The coronavirus pandemic continues to dictate what we can and can’t do, and despite schools starting to slowly re-open, a lot of parents will still have to take the role of substitute teachers. Fortunately, parents have resources available to help children learn skills in the sciences, technology, engineering and mathematics at home.
Here we highlight what you can do, how to do it, and celebrate those who’ve been keeping STEM firmly in the spotlight.
What impact can toys have?
Children playing with toys related to STEM can boost their neurological development and give them a greater understanding of the four subjects.
Backed up by a clinical report by the American Academy of Pediatrics, children can thrive from having the responsibility to decide how they get creative, and from that freedom, play time helps them have fun and develop skills at the same time.
Toys like computers and robots can keep children entertained right up until dinner time. At the same time, parents will have peace of mind that they are having educational fun.
Learning code to train a robot or physically building one are both brilliant ways of introducing STEM and play into their lives. Toy diggers are a great way to teach and introduce engineering if you don’t want them staring at a screen all day.
STEM activities for children at home
Over the last 10 weeks we’ve seen everything from fast food chains sharing recipes, gin makers producing hand sanitiser, and a host of businesses creating handmade face masks.
The world of STEM has followed suit, with the likes of National Geographic, CGI, Network Rail and Santander (in partnership with Twinkl and the F2 Freestylers) putting together creative ways for children to learn.
Science – Restaurants are closed, you’ve had enough of takeaways, and your role as chef was only meant to be part-time. To help bring a new lease of life to the kitchen and keep your kids entertained, National Geographic has put together some quick examples of cooking techniques that children can get involved with and learn at the same time.
Measuring liquids, weighing salt, whisking, and seasoning vegetables all feature as cool ways to teach children about science. If you’ve been waiting for a relief from cooking, give this one a go.
Technology – Glasgow-based firm CGI launched their ‘STEM from Home’ activities aimed at children between the ages of six and 14. The activities include coding, robotics the environment, sport, and healthy living. Enough resources were initially created to last 12 weeks, with more set to follow. The variety of activities is a great way for children to learn about a range of subjects.
Engineering – Engineering Tomorrow is working with high schools to engage kids in STEM activities via its labs focused on breakout experiments in topics such as wind and solar energy, water desalination, and 3D printing, ASME.org reports. The lesson plans are online for parents and students to use free of charge.
Another resource for budding engineers comes from Network Railm, which offers a virtual pack of activities for children ages 5-16. The resource pack is useful for parents who have been classed as key workers, and may still need their children to learn from home.
Mathematics – Football and mathematics aren’t often seen as going hand-in-hand. But, thanks to a partnership between Twinkl, Santander and the F2 Freestylers, young people have had the opportunity to brush up on their football tricks and mathematics skills at the same time – with the latter focusing on times tables and telling the time, the two most searched maths themes on Twinkl’s website.

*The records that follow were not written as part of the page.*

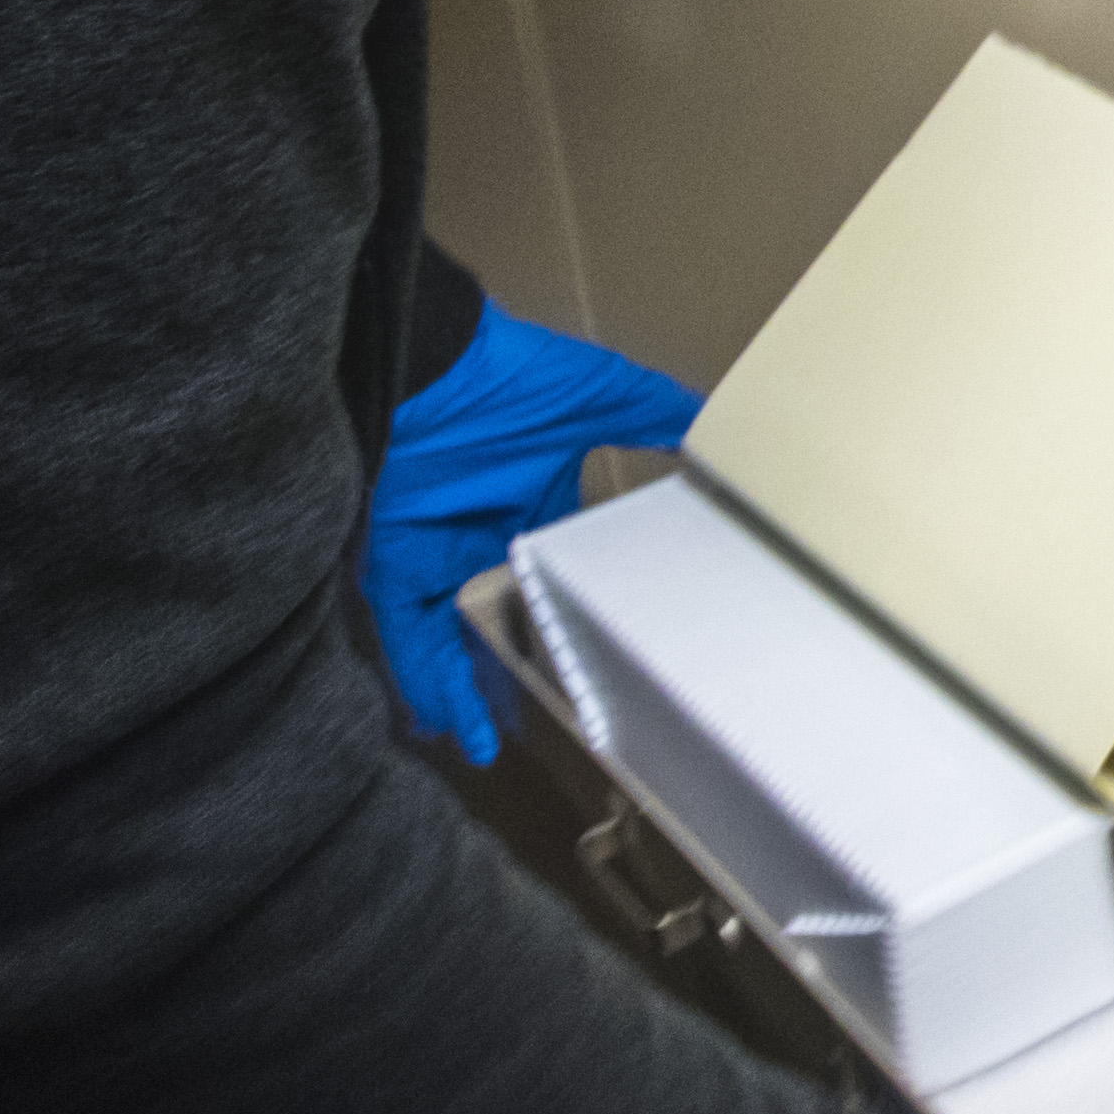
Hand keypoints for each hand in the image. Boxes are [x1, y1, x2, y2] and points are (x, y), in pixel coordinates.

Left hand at [359, 306, 709, 761]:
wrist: (427, 367)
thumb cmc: (515, 378)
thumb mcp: (603, 394)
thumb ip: (657, 413)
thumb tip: (717, 430)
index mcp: (530, 503)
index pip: (555, 571)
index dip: (575, 611)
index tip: (604, 654)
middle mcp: (480, 538)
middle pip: (501, 618)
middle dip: (518, 667)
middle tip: (549, 720)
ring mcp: (435, 559)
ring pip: (454, 642)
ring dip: (473, 692)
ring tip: (497, 745)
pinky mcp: (396, 572)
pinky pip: (413, 643)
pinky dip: (430, 686)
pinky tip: (455, 730)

With over 12 million subscribers, having the F2 on-board is a great way for Twinkl to spread the message on the importance of mathematics during the lockdown and beyond.
The apprenticeship route
The car industry a fantastic example of how young people can go straight into workplace once they finish college. With engineering playing such a vital role in the world of automotive vehicles, it’s important that young people continue to choose this route as a way of building a career.
Look no further than Rob Pallent-Bright, a Lookers apprentice based at Lookers Ford Braintree. Winning the sought-after Ford Apprentice of the Year for 2019 award and the overall winner prize at the WorldSkills 2019 finals in the Automotive Technology category, it’s proof that success can be achieved in STEM.
With opportunities available through apprenticeships, initiatives during lockdown, and education at home and when schools re-open, children and adolescents can engage in STEM for years to come.
STEM companies, education organisations and even influencers are joining the cause to help children learn more about what could turn into a successful career path for them. When you consider the part science, technology, engineering and mathematics plays in everyday life, you might just be downloading learning packs, watching YouTube videos, and getting the little chef hats out sooner rather than later.